+++ Data provided
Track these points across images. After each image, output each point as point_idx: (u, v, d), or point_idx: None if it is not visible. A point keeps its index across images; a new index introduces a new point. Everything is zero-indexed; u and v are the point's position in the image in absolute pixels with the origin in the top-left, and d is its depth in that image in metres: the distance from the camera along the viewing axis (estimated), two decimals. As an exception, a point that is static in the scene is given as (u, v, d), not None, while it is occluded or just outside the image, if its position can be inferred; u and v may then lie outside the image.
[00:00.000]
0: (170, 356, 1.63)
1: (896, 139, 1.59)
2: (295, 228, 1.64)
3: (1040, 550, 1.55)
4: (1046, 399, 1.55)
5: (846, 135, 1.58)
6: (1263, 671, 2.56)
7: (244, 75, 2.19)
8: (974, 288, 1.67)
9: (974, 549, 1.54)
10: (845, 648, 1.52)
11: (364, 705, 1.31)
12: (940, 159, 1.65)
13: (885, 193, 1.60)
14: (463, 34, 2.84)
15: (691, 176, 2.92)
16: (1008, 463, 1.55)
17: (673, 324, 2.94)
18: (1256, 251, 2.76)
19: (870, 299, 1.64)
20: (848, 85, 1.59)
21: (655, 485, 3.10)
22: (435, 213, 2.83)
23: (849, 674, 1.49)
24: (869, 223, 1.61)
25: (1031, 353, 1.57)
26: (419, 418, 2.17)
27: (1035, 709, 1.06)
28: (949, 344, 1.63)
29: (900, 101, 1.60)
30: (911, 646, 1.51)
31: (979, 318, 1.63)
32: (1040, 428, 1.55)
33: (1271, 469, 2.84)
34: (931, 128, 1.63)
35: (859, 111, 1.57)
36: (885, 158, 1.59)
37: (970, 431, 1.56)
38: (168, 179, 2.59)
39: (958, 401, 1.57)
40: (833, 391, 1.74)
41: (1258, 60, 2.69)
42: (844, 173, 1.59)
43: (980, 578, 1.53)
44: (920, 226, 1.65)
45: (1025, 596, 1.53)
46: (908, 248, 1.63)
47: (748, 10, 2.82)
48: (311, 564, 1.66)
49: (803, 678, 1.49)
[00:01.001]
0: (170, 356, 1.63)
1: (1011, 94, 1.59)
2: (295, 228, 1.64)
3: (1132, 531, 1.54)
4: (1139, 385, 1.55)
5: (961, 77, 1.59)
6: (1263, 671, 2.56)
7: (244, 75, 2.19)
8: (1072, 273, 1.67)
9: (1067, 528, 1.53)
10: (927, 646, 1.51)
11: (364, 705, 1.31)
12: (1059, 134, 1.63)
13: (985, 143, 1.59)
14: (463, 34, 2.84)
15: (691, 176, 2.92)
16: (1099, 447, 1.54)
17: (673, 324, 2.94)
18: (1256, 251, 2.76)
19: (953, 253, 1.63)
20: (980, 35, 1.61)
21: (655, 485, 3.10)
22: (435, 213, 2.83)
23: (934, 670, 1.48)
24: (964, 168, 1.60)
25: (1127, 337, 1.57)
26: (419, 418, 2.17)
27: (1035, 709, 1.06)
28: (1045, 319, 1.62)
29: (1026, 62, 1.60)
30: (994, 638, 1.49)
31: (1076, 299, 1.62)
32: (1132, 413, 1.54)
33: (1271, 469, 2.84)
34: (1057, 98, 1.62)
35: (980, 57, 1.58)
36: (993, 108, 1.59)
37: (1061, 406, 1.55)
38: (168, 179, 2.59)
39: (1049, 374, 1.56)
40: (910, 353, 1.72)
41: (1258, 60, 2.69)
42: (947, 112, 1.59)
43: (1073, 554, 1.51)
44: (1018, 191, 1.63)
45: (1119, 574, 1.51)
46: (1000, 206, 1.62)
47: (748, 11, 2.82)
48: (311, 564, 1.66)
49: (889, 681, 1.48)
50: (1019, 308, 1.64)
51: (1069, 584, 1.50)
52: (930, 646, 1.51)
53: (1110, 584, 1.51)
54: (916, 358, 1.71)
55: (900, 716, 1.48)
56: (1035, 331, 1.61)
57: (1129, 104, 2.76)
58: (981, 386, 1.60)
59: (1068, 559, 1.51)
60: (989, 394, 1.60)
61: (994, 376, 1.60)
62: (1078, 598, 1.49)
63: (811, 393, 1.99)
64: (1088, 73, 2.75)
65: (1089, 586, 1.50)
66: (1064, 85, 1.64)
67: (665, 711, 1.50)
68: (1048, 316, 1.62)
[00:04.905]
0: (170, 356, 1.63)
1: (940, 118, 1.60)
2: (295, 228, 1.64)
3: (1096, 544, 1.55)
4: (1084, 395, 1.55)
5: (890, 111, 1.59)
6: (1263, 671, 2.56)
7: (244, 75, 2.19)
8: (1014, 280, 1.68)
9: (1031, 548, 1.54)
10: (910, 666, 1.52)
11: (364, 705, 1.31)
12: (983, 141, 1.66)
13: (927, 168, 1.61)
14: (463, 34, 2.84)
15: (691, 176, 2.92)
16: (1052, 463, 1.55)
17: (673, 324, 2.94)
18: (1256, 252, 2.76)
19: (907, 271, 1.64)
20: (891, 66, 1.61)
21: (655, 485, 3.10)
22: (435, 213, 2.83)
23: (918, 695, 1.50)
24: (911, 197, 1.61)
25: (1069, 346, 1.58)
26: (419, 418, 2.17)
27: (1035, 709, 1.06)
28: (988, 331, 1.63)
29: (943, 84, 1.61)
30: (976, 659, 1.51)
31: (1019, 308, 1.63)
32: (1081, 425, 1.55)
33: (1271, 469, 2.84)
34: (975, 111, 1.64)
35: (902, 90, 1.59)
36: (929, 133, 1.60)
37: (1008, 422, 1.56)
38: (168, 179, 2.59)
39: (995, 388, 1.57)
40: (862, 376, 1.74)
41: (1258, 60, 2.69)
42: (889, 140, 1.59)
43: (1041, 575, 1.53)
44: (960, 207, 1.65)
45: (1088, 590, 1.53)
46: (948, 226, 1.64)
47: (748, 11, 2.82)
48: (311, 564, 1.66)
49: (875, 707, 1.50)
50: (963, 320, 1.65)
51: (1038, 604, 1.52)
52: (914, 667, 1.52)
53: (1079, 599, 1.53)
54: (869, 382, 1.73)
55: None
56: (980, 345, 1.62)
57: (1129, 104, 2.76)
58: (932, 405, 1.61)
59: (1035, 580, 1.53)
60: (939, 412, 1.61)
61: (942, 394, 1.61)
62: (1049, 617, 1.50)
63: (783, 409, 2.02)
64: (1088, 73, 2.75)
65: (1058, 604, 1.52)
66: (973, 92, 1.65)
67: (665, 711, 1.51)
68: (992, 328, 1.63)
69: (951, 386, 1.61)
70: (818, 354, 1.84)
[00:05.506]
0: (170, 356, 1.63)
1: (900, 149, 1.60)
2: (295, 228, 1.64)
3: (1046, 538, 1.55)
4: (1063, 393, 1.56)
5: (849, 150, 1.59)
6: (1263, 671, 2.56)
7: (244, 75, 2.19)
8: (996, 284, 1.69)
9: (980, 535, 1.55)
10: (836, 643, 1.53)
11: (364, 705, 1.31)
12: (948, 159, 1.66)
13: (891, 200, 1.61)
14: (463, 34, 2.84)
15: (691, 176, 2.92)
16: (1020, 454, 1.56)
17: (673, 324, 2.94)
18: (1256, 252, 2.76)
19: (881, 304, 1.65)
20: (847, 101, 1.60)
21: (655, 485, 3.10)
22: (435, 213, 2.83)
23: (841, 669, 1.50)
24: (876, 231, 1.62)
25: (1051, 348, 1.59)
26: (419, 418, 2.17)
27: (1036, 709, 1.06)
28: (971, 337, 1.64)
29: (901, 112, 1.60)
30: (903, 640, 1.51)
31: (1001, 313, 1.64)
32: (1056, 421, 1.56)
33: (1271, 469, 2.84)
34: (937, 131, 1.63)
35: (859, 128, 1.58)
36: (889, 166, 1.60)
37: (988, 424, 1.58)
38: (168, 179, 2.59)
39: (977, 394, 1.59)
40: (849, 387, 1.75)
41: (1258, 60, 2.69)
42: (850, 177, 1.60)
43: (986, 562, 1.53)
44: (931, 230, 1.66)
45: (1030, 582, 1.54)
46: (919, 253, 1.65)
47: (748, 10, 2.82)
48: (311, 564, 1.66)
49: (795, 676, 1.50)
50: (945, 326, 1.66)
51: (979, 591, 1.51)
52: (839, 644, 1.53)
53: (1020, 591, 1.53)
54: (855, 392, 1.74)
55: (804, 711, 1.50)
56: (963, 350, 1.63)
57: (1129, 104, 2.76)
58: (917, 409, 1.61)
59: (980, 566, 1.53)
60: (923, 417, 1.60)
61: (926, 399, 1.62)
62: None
++++++
Exactly reproduce the lines of the data above that run from the line containing "70: (818, 354, 1.84)" through the final one.

70: (818, 354, 1.84)
[00:05.506]
0: (170, 356, 1.63)
1: (900, 149, 1.60)
2: (295, 228, 1.64)
3: (1046, 538, 1.55)
4: (1063, 393, 1.56)
5: (849, 150, 1.59)
6: (1263, 671, 2.56)
7: (244, 75, 2.19)
8: (996, 284, 1.69)
9: (980, 535, 1.55)
10: (836, 643, 1.53)
11: (364, 705, 1.31)
12: (948, 159, 1.66)
13: (891, 200, 1.61)
14: (463, 34, 2.84)
15: (691, 176, 2.92)
16: (1020, 454, 1.56)
17: (673, 324, 2.94)
18: (1256, 252, 2.76)
19: (881, 304, 1.65)
20: (847, 101, 1.60)
21: (655, 485, 3.10)
22: (435, 213, 2.83)
23: (841, 669, 1.50)
24: (876, 231, 1.62)
25: (1051, 348, 1.59)
26: (419, 418, 2.17)
27: (1036, 709, 1.06)
28: (971, 337, 1.64)
29: (901, 112, 1.60)
30: (903, 640, 1.51)
31: (1001, 313, 1.64)
32: (1056, 421, 1.56)
33: (1271, 469, 2.84)
34: (937, 131, 1.63)
35: (859, 128, 1.58)
36: (889, 166, 1.60)
37: (988, 424, 1.58)
38: (168, 179, 2.59)
39: (977, 394, 1.59)
40: (849, 387, 1.75)
41: (1258, 60, 2.69)
42: (850, 177, 1.60)
43: (986, 562, 1.53)
44: (931, 230, 1.66)
45: (1030, 582, 1.54)
46: (919, 253, 1.65)
47: (748, 10, 2.82)
48: (311, 564, 1.66)
49: (795, 676, 1.50)
50: (945, 326, 1.66)
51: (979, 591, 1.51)
52: (839, 644, 1.53)
53: (1020, 591, 1.53)
54: (855, 392, 1.74)
55: (804, 711, 1.50)
56: (963, 350, 1.63)
57: (1129, 104, 2.76)
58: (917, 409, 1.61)
59: (980, 566, 1.53)
60: (923, 417, 1.60)
61: (926, 399, 1.62)
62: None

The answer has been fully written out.